Her neighbour, absorbed in the subject previously under discussion, replied to the effect that there was not so much going on in Hayford that one could afford to evade incident.

“I see her blind move,” screamed a small child excitedly. “I did! I see it move, quite plain.”

Her elders were giving reproof, and pointing out the risks incurred by children who told stories, when the green venetians of the first-floor room at the Windmill Inn went up. Interest in the one street of the village at once reawakened. A message was sent to the forge, and Sprules, the blacksmith, strolled out, drinking tea from a saucer. A tall girl stepped from the porch of the inn and whistled several times, called the word “Fuzzy!” in varying tones of insistence and appeal. Banks, the young grocer and draper, peered through his window over columns of flannel, and then came to the doorway, where, acknowledging her salutation, he bowed and blushed.

“Morning, everybody,” she said. “Any news? Has any one—”

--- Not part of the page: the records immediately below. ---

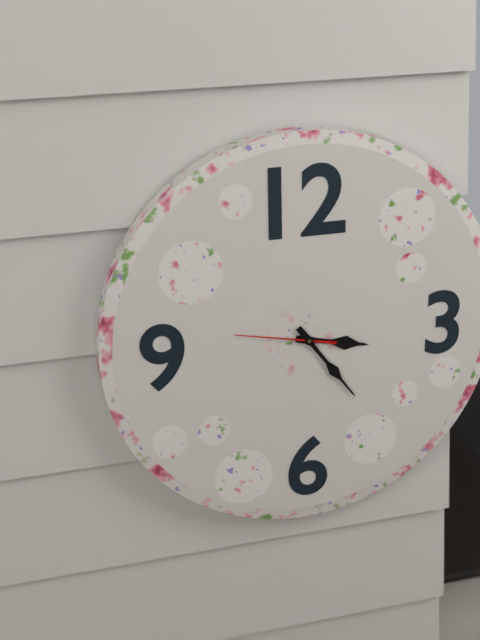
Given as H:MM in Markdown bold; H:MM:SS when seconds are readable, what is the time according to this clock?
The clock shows **3:24:47**
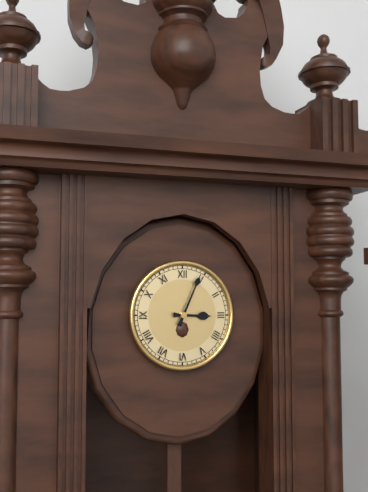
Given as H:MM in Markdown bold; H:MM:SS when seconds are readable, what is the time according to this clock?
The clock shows **3:04**
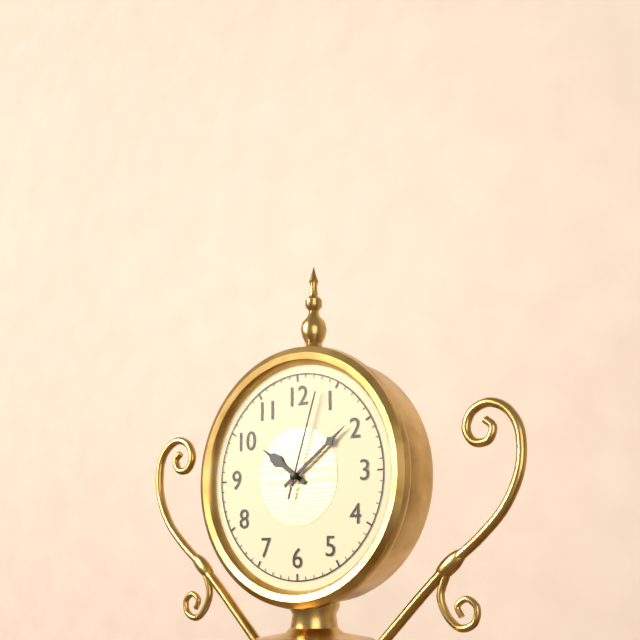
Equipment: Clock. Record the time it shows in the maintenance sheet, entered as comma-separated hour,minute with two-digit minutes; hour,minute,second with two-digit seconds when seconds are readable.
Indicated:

“He’s been seen again, miss,” remarked Sprules, setting down his saucer on a windowsill, and advancing with respect. “Old Joe Baldwin were up at four this morning, and he caught sight of your dog; somewheres, so far as I understand him, away in that direction.” Sprules gave a vague flourish of his bare arm. “Consequently, you can take it from me that he ent left the neighbourhood up to the present.”